*Required action A*
Please reproduce, word for word, the text read from each page in the records below, and leave out the picture markers.

*Selected excerpt*
§ §
The taxpayer complied with the terms and the spirit of the statute as it stood when the stock was issued. There was no attempt to delay election of the form the transaction should take, or create a hedge against the future. The purpose of the plan requirement, to give unequivocal evidence of the taxpayer's commitment to investment in the covered type of small business enterprise, is met here. She is entitled to the benefit of the deduction under the statute.

9

The decision is reversed and remanded to the Tax Court for further proceedings not inconsistent with this opinion.

Notes:

*

Of the District Court of Maine, sitting by designation

**

Since the petitioner and her deceased husband filed joint returns, and acted together on all the relevant transactions, we have treated all transactions as if they were solely the petitioner's

1

Internal Revenue Code of 1954:

SEC. 1244 [as added by Sec. 202, Small Business Tax Revision Act of 1958, P.L. 85-866, 72 Stat. 1606, 1676]. LOSSES ON SMALL BUSINESS STOCK.

(a) General Rule. — In the case of an individual, a loss on section 1244 stock issued to such individual or to a partnership which would (but for this section) be treated as a loss from the sale or exchange of a capital asset shall, to the extent provided in this section, be treated as a loss from the sale or exchange of an asset which is not a capital asset.

(b) Maximum Amount for Any Taxable Year. — For any taxable year the aggregate amount treated by the taxpayer by reason of this section as a loss from the sale or exchange of an asset which is not a capital asset shall not exceed —

(1) $25,000, or

(2) $50,000, in the case of a husband and wife filing a joint return for such year under section 6013.

(c) Section 1244 Stock Defined.
§ §
*Required action B*
Translate this sentence from the court opinion excerpt into Spanish: "The decision is reversed and remanded to the Tax Court for further proceedings not inconsistent with this opinion."

*The data*
§ §
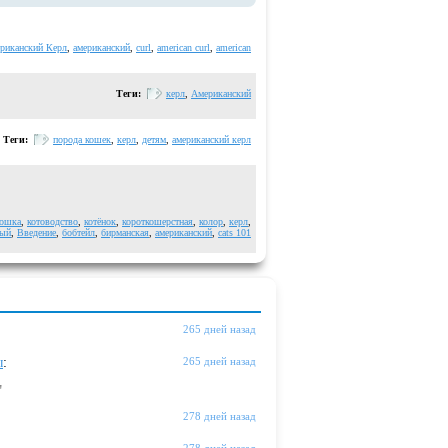
риканский Керл
,
американский
,
curl
,
american curl
,
american
Теги:
керл
,
Американский
Теги:
порода кошек
,
керл
,
детям
,
американский керл
кошка
,
котоводство
,
котёнок
,
короткошерстная
,
колор
,
керл
,
ный
,
Введение
,
бобтейл
,
бирманская
,
американский
,
cats 101
265 дней назад
ы
:
265 дней назад
"
278 дней назад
§ §
*Solution A*
риканский Керл
,
американский
,
curl
,
american curl
,
american
Теги:
керл
,
Американский
Теги:
порода кошек
,
керл
,
детям
,
американский керл
кошка
,
котоводство
,
котёнок
,
короткошерстная
,
колор
,
керл
,
ный
,
Введение
,
бобтейл
,
бирманская
,
американский
,
cats 101
265 дней назад
ы
:
265 дней назад
"
278 дней назад

*Solution B*
Se revoca la decisión y se remite al Tribunal Tributario para ulteriores actuaciones que no sean incompatibles con esta opinión.